Thousands of people fled the besieged area of Eastern Ghouta on Thursday as Syrian forces advanced into the rebel-held enclave on the edge of Damascus, state TV and monitoring groups reported.
The Syrian news agency SANA said more than 10,000 had escaped from the town of Hamoriya to government-controlled parts of the Syrian capital. The UK-based Syrian Observatory for Human Rights (SOHR) put the figure at more than 12,500.
Images on state TV showed hundreds of people carring their belongings out the enclave on foot and in the back of pickup trucks. Soldiers were seen in the footage, but there were no signs of local or international aid groups.
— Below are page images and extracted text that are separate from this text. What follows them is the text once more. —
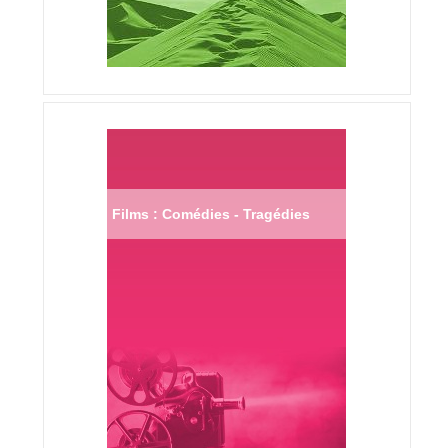
Films : Comédies - Tragédies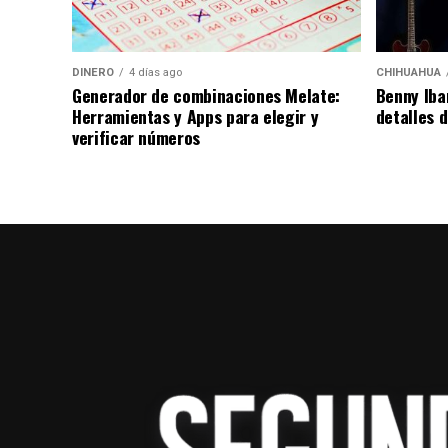
se reanudó minutos después.
Por su parte, el Benfica y Prestianni negar
DINERO
4 días ago
CHIHUAHUA
ha generado reacciones en distintos sector
Generador de combinaciones Melate:
Benny Iba
resultado de las investigaciones correspo
Herramientas y Apps para elegir y
detalles 
verificar números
The Red Cross told CNN they were not involved in the ongoing exodus — one of the largest in a single day during Syria’s war, which entered its eighth year on Thursday.
The UN children’s agency said it was assisting families and children at three shelters in suburban Damascus and at reception points outside the enclave. The civilian exodus comes hours after reports of intensified overnight airstrikes in Eastern Ghouta.
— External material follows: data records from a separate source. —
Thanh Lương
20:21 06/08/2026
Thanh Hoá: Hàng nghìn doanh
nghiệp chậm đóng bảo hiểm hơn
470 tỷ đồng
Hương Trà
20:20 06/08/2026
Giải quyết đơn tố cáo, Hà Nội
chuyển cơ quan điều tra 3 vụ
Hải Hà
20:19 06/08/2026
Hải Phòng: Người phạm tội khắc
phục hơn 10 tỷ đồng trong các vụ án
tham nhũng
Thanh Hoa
One of Eastern Ghouta’s major rebel groups, Faylaq al Rahman, withdrew from Hamoriya as the Syrian military moved rapidly into the town, according to SOHR.
A Faylaq al Rahman spokesman CNN spoke to declined to say whether the group had pulled out, but accused Syrian regime forces of using escaping civilians as human shields during their advance.
The scenes are reminiscent of the mass evacuations that occurred when regime troops overran Aleppo in a brutal military campaign in 2016. That battle was considered one of the bloodiest of Syria’s civil war.
A matter of time
Eastern Ghouta has been under siege since 2012, but a renewed government assault that began in mid-February has left more than 1,000 civilians dead.
The Syrian government has advanced steadily into Eastern Ghouta, starting with villages and towns in the east before regime forces split the rebel-held areas of the suburb into three parts last week.
The offensive has been carried out with the support of Russia, a key ally of Syrian President Bashar al-Assad, and in defiance of a United Nations call for a ceasefire.
Observers say it is now only a matter of time before the regime takes control of the entire enclave, one of the last major rebel-held areas in the country.
“This is the horrifying aspect of this. We could see all of this weeks ago that it was going to happen,” said Center of British Arab Understand directory Chris Doyle. “An endless amount of suffering could have been avoided with some sort of sensible deal.”